The video explains a paper that reveals a method for extracting sensitive fine-tuning data from pretrained models like BERT and Vision Transformers through a black-box attack that involves creating a “backdoor” in the model during its training process. This technique raises significant privacy concerns, as attackers can manipulate model weights to capture specific training examples, highlighting the need for increased awareness and research into the security of machine learning models.
The video discusses a paper titled “Privacy Backdoors: Stealing Data with Corrupted Pretrained Models” by Shan L. Fun and Florian Traumer from ETH Zurich. The authors introduce a method to extract fine-tuning data from models that were not intended to share such information. The technique is demonstrated using popular models like BERT and Vision Transformers, showcasing not only the theoretical concept but also a practical implementation. Although the method may not be fully ready for real-world application due to various limitations, it raises significant concerns about privacy and data security in machine learning models.
The setup involves a scenario where a user fine-tunes a model, such as BERT, with sensitive data to create a classifier for detecting personally identifiable information (PII). The user might either upload the fine-tuned model back to a platform like Hugging Face or deploy it through an API. However, the paper reveals that even if the model is kept private behind an API, it is possible for an attacker to extract the fine-tuning data through a black-box attack, which does not rely on exploiting security vulnerabilities but rather on manipulating the model’s training process.

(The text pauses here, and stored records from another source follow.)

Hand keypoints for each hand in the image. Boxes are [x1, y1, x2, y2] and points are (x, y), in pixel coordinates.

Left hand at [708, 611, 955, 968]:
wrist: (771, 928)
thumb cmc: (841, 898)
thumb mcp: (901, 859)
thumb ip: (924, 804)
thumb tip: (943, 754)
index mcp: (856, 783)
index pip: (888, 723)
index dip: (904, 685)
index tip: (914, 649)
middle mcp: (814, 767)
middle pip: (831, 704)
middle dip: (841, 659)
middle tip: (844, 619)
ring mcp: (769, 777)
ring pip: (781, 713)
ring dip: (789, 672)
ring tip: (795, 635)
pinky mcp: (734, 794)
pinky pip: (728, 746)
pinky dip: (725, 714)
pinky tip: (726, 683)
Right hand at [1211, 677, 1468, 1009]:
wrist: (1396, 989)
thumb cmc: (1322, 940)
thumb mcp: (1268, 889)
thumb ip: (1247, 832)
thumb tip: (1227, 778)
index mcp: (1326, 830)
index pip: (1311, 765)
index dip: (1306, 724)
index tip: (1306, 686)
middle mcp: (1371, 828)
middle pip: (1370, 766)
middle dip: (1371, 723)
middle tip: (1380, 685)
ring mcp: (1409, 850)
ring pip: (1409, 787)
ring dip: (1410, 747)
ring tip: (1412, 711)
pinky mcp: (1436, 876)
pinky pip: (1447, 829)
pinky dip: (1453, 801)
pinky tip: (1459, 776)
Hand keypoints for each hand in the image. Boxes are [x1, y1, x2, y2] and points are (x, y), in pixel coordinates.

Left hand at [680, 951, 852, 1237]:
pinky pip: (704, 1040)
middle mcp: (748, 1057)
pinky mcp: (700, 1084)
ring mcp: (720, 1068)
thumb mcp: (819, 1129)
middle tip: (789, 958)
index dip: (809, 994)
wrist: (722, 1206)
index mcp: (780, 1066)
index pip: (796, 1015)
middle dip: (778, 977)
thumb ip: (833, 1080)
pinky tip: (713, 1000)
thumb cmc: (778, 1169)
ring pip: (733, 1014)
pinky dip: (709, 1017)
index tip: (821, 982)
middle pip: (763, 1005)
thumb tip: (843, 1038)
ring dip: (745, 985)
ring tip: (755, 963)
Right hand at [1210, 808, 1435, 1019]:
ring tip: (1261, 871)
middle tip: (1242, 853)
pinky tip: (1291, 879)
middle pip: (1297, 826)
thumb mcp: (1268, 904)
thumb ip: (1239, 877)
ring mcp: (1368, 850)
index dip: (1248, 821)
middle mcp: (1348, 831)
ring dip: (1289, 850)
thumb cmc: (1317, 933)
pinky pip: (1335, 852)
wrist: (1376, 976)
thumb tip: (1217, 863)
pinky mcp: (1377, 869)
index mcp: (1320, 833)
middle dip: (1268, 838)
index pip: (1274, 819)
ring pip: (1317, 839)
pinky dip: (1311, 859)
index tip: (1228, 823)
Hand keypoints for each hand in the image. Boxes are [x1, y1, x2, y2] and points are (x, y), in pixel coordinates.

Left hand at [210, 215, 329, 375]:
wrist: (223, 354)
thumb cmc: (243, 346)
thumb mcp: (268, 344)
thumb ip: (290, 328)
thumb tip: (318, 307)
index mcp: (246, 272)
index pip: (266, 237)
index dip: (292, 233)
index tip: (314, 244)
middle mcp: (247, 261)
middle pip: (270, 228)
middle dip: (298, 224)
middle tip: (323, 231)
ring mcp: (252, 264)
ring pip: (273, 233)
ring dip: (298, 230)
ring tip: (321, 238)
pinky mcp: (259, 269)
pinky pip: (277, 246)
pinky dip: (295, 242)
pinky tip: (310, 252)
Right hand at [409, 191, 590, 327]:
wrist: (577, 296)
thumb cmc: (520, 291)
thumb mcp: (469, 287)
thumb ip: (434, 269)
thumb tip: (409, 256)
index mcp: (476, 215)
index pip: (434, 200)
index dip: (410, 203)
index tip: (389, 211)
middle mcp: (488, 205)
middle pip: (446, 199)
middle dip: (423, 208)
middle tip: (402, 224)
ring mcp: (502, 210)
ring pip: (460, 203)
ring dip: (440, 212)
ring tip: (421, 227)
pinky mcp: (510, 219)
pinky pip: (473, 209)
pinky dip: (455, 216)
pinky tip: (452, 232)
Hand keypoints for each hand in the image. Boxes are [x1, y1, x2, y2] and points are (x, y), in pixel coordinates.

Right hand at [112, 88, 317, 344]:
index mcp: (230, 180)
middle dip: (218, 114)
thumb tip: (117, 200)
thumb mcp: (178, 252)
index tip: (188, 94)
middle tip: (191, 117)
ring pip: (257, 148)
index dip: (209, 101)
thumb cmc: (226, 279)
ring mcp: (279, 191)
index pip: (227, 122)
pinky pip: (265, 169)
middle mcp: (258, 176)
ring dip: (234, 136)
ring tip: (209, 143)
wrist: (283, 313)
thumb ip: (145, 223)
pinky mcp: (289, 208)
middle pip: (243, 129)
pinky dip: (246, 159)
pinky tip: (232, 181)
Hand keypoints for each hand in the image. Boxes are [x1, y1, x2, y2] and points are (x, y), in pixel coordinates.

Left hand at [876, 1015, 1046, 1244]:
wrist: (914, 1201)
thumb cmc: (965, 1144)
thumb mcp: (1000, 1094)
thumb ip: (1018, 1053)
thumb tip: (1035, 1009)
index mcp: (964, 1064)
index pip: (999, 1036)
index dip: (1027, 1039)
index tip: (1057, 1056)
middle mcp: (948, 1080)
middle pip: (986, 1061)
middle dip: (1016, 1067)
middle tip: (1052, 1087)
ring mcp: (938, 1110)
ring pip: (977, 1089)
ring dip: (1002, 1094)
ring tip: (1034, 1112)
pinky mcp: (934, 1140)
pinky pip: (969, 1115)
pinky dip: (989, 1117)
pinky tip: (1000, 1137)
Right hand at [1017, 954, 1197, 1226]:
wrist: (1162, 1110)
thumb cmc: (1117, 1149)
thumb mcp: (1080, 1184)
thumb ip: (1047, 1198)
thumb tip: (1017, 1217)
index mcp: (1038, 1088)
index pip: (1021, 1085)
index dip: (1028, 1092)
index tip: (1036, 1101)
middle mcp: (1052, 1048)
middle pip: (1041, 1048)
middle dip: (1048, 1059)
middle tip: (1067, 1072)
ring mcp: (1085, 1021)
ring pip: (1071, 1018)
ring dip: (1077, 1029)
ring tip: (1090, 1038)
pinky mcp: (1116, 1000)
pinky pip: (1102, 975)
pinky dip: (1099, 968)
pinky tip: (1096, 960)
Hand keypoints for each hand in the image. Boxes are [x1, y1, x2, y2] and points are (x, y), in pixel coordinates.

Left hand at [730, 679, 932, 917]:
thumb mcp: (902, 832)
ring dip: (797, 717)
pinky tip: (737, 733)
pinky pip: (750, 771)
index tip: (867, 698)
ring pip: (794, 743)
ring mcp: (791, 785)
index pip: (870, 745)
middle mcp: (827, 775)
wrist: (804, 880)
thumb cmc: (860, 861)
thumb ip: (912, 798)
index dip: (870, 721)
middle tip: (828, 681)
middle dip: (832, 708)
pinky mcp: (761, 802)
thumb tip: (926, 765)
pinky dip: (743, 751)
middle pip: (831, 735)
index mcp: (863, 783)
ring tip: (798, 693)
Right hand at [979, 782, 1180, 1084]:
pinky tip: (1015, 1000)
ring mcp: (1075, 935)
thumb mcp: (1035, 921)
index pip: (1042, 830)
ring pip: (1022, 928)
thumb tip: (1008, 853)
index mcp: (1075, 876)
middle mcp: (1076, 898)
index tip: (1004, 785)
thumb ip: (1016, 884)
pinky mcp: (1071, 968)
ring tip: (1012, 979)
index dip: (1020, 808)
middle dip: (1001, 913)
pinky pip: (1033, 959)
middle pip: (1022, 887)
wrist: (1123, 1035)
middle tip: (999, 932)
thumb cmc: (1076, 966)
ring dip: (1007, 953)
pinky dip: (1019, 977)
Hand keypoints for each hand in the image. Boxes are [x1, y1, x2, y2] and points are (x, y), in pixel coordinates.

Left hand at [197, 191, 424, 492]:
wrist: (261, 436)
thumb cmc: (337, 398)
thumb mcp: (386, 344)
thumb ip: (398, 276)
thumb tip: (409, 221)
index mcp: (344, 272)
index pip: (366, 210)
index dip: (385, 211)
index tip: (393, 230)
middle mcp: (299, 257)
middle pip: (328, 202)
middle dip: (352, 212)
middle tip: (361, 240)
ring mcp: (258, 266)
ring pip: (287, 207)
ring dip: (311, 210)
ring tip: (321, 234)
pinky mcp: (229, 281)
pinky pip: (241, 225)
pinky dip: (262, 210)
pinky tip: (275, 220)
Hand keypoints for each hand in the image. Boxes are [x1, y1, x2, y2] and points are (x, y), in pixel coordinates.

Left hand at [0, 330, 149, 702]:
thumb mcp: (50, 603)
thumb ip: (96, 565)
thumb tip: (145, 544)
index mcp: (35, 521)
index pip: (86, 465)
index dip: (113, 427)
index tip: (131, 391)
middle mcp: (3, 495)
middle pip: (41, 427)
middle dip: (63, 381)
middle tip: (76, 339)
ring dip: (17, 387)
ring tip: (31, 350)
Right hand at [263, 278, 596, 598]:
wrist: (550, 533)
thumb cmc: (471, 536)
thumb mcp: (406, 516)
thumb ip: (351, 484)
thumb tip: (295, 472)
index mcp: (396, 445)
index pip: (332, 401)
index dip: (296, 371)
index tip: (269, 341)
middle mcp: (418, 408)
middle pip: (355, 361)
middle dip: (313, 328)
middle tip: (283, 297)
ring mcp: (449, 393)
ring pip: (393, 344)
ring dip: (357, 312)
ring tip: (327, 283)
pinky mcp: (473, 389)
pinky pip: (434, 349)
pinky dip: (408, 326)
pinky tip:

The attackers can modify a pre-trained model’s weights to create a “backdoor” that captures specific training examples. The technique involves adding a randomly initialized layer to the model and fine-tuning it with the victim’s data. As the victim trains the model, the backdoor imprints the specific data points in the model’s weights. This allows the attacker to later reconstruct the exact data points used for training by analyzing the final weights of the fine-tuned model, demonstrating a risk of data leakage even when models are thought to be secure.
The paper further explains how the attackers ensure that the model retains the imprinted data while preventing further updates to those parameters. They achieve this by manipulating the output of certain layers to remain negative, thus halting any future gradient updates that would alter the imprinted data. This “latch” mechanism is critical for preventing multiple data points from being captured by the same backdoor, thereby preserving the integrity of the attack.
Finally, the authors extend their findings to larger models like transformers, which introduce additional complexities. They describe a method for coordinating multiple backdoors within the same model to capture entire sequences of data rather than isolated tokens. Despite the challenges posed by model normalization techniques and varying input types, the approach demonstrates the potential to effectively extract sensitive training data, highlighting a critical area of concern for privacy in machine learning applications. The video concludes with a call for further research into the security of machine learning models and awareness of these emerging threats.